Exercise details:
Show each line from the entries below that contains the word "Војнићу", copying the whole line.

Dataset records:
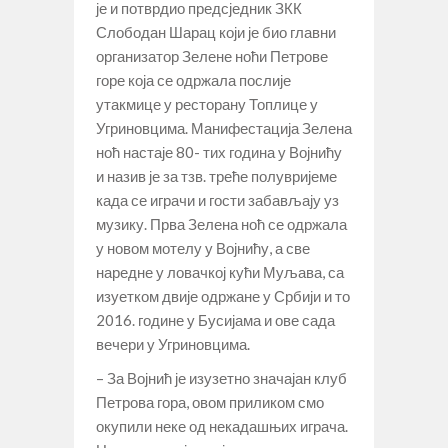
је и потврдио предсједник ЗКК
Слободан Шарац који је био главни
организатор Зелене ноћи Петрове
горе која се одржала послије
утакмице у ресторану Топлице у
Угриновцима. Манифестација Зелена
ноћ настаје 80- тих година у Војнићу
и назив је за тзв. треће полувријеме
када се играчи и гости забављају уз
музику. Прва Зелена ноћ се одржала
у новом мотелу у Војнићу, а све
наредне у ловачкој кући Муљава, са
изуетком двије одржане у Србији и то
2016. године у Бусијама и ове сада
вечери у Угриновцима.
– За Војнић је изузетно значајан клуб
Петрова гора, овом приликом смо
окупили неке од некадашњих играча.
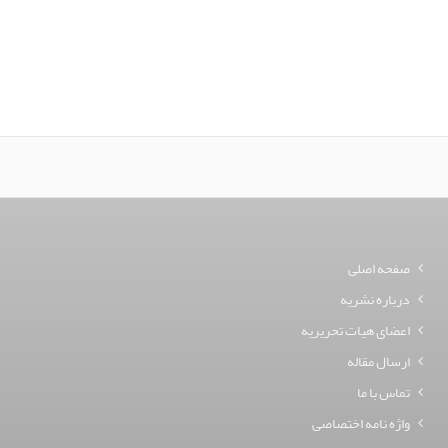
صفحه اصلی
درباره نشریه
اعضای هیات تحریریه
ارسال مقاله
تماس با ما
واژه نامه اختصاصی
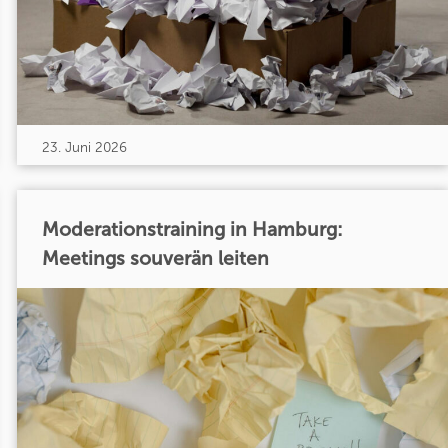
23. Juni 2026
Moderationstraining in Hamburg:
Meetings souverän leiten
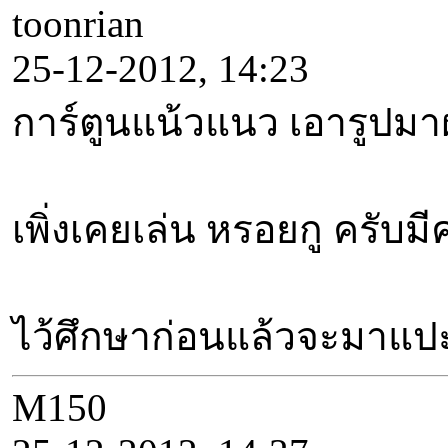
toonrian
25-12-2012, 14:23
การ์ตูนแน้วแนว เอารูปมา
เพิ่งเคยเล่น หรอยกู ครับ
ไว้ศึกษาก่อนแล้วจะมาแปะ
M150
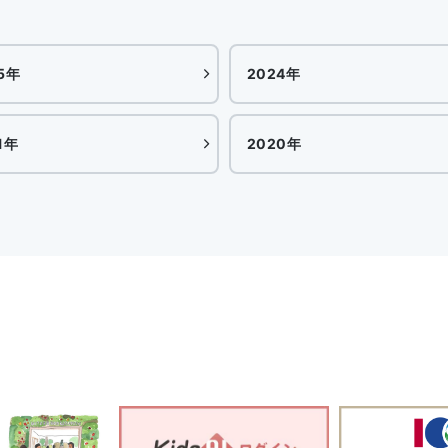
5年
2024年
1年
2020年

Solution to the problem:
ноћ настаје 80- тих година у Војнићу
у новом мотелу у Војнићу, а све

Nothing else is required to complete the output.